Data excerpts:

- Opening Delimiter -

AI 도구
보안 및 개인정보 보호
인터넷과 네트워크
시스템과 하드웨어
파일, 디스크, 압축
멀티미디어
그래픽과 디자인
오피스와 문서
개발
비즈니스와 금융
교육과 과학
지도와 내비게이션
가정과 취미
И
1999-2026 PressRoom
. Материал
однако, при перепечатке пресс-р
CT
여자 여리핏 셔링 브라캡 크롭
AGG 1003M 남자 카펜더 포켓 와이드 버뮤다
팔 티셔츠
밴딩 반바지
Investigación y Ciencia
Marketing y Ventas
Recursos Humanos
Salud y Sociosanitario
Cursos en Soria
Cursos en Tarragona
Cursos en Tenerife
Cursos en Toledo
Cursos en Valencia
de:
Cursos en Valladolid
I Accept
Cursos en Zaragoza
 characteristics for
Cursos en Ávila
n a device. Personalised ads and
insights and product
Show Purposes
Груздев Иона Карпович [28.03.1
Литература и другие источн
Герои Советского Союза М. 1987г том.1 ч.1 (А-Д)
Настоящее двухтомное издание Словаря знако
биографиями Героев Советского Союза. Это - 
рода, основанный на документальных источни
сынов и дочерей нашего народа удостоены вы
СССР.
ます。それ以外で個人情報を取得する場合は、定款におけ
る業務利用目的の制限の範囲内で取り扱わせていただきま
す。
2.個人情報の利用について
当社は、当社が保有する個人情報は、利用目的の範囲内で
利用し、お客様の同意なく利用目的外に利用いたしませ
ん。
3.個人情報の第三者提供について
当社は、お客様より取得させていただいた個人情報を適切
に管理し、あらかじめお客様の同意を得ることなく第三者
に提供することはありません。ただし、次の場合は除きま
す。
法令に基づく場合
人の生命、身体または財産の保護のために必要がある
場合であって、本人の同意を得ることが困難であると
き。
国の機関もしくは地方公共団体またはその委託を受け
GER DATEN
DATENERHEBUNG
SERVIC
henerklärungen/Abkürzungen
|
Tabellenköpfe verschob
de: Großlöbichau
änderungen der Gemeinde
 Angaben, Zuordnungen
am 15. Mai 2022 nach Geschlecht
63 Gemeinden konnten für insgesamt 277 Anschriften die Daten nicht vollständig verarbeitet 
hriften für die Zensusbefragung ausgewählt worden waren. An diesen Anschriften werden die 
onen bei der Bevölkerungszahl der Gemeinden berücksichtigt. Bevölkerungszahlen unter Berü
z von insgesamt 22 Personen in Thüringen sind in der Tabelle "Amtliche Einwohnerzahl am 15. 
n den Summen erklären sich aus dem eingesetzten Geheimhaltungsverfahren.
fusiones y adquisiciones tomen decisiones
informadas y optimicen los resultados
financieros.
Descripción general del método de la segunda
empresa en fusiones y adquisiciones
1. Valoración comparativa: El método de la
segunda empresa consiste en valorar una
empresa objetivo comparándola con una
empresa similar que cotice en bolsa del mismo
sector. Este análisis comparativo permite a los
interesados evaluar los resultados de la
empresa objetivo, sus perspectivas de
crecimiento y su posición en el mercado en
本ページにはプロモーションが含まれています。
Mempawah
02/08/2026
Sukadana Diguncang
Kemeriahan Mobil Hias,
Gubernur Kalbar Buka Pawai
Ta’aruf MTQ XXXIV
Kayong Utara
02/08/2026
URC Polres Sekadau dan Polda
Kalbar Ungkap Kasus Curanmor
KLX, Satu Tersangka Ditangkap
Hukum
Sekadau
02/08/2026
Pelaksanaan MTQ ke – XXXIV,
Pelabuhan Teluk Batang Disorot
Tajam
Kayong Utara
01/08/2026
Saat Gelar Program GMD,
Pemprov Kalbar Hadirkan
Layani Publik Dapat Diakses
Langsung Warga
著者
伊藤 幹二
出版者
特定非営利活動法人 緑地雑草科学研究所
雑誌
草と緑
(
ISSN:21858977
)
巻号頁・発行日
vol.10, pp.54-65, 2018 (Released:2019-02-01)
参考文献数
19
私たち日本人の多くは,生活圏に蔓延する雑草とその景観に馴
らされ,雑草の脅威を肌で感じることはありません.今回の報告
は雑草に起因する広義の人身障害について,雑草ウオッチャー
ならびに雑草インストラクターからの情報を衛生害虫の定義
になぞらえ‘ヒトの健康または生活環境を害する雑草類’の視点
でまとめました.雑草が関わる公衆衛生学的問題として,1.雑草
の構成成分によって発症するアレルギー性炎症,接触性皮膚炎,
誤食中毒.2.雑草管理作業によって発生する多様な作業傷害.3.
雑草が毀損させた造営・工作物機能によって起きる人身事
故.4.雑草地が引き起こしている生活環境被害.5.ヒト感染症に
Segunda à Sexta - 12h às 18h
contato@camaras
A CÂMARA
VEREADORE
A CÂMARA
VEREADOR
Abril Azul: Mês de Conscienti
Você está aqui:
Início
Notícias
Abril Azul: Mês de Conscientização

- Closing Delimiter -

◆ REQUEST
Write out the listing above again, switching each "Cursos en" to "Formación en" and changing nothing else.

◆ RESPONSE TO THIS EXERCISE
AI 도구
보안 및 개인정보 보호
인터넷과 네트워크
시스템과 하드웨어
파일, 디스크, 압축
멀티미디어
그래픽과 디자인
오피스와 문서
개발
비즈니스와 금융
교육과 과학
지도와 내비게이션
가정과 취미
И
1999-2026 PressRoom
. Материал
однако, при перепечатке пресс-р
CT
여자 여리핏 셔링 브라캡 크롭
AGG 1003M 남자 카펜더 포켓 와이드 버뮤다
팔 티셔츠
밴딩 반바지
Investigación y Ciencia
Marketing y Ventas
Recursos Humanos
Salud y Sociosanitario
Formación en Soria
Formación en Tarragona
Formación en Tenerife
Formación en Toledo
Formación en Valencia
de:
Formación en Valladolid
I Accept
Formación en Zaragoza
 characteristics for
Formación en Ávila
n a device. Personalised ads and
insights and product
Show Purposes
Груздев Иона Карпович [28.03.1
Литература и другие источн
Герои Советского Союза М. 1987г том.1 ч.1 (А-Д)
Настоящее двухтомное издание Словаря знако
биографиями Героев Советского Союза. Это - 
рода, основанный на документальных источни
сынов и дочерей нашего народа удостоены вы
СССР.
ます。それ以外で個人情報を取得する場合は、定款におけ
る業務利用目的の制限の範囲内で取り扱わせていただきま
す。
2.個人情報の利用について
当社は、当社が保有する個人情報は、利用目的の範囲内で
利用し、お客様の同意なく利用目的外に利用いたしませ
ん。
3.個人情報の第三者提供について
当社は、お客様より取得させていただいた個人情報を適切
に管理し、あらかじめお客様の同意を得ることなく第三者
に提供することはありません。ただし、次の場合は除きま
す。
法令に基づく場合
人の生命、身体または財産の保護のために必要がある
場合であって、本人の同意を得ることが困難であると
き。
国の機関もしくは地方公共団体またはその委託を受け
GER DATEN
DATENERHEBUNG
SERVIC
henerklärungen/Abkürzungen
|
Tabellenköpfe verschob
de: Großlöbichau
änderungen der Gemeinde
 Angaben, Zuordnungen
am 15. Mai 2022 nach Geschlecht
63 Gemeinden konnten für insgesamt 277 Anschriften die Daten nicht vollständig verarbeitet 
hriften für die Zensusbefragung ausgewählt worden waren. An diesen Anschriften werden die 
onen bei der Bevölkerungszahl der Gemeinden berücksichtigt. Bevölkerungszahlen unter Berü
z von insgesamt 22 Personen in Thüringen sind in der Tabelle "Amtliche Einwohnerzahl am 15. 
n den Summen erklären sich aus dem eingesetzten Geheimhaltungsverfahren.
fusiones y adquisiciones tomen decisiones
informadas y optimicen los resultados
financieros.
Descripción general del método de la segunda
empresa en fusiones y adquisiciones
1. Valoración comparativa: El método de la
segunda empresa consiste en valorar una
empresa objetivo comparándola con una
empresa similar que cotice en bolsa del mismo
sector. Este análisis comparativo permite a los
interesados evaluar los resultados de la
empresa objetivo, sus perspectivas de
crecimiento y su posición en el mercado en
本ページにはプロモーションが含まれています。
Mempawah
02/08/2026
Sukadana Diguncang
Kemeriahan Mobil Hias,
Gubernur Kalbar Buka Pawai
Ta’aruf MTQ XXXIV
Kayong Utara
02/08/2026
URC Polres Sekadau dan Polda
Kalbar Ungkap Kasus Curanmor
KLX, Satu Tersangka Ditangkap
Hukum
Sekadau
02/08/2026
Pelaksanaan MTQ ke – XXXIV,
Pelabuhan Teluk Batang Disorot
Tajam
Kayong Utara
01/08/2026
Saat Gelar Program GMD,
Pemprov Kalbar Hadirkan
Layani Publik Dapat Diakses
Langsung Warga
著者
伊藤 幹二
出版者
特定非営利活動法人 緑地雑草科学研究所
雑誌
草と緑
(
ISSN:21858977
)
巻号頁・発行日
vol.10, pp.54-65, 2018 (Released:2019-02-01)
参考文献数
19
私たち日本人の多くは,生活圏に蔓延する雑草とその景観に馴
らされ,雑草の脅威を肌で感じることはありません.今回の報告
は雑草に起因する広義の人身障害について,雑草ウオッチャー
ならびに雑草インストラクターからの情報を衛生害虫の定義
になぞらえ‘ヒトの健康または生活環境を害する雑草類’の視点
でまとめました.雑草が関わる公衆衛生学的問題として,1.雑草
の構成成分によって発症するアレルギー性炎症,接触性皮膚炎,
誤食中毒.2.雑草管理作業によって発生する多様な作業傷害.3.
雑草が毀損させた造営・工作物機能によって起きる人身事
故.4.雑草地が引き起こしている生活環境被害.5.ヒト感染症に
Segunda à Sexta - 12h às 18h
contato@camaras
A CÂMARA
VEREADORE
A CÂMARA
VEREADOR
Abril Azul: Mês de Conscienti
Você está aqui:
Início
Notícias
Abril Azul: Mês de Conscientização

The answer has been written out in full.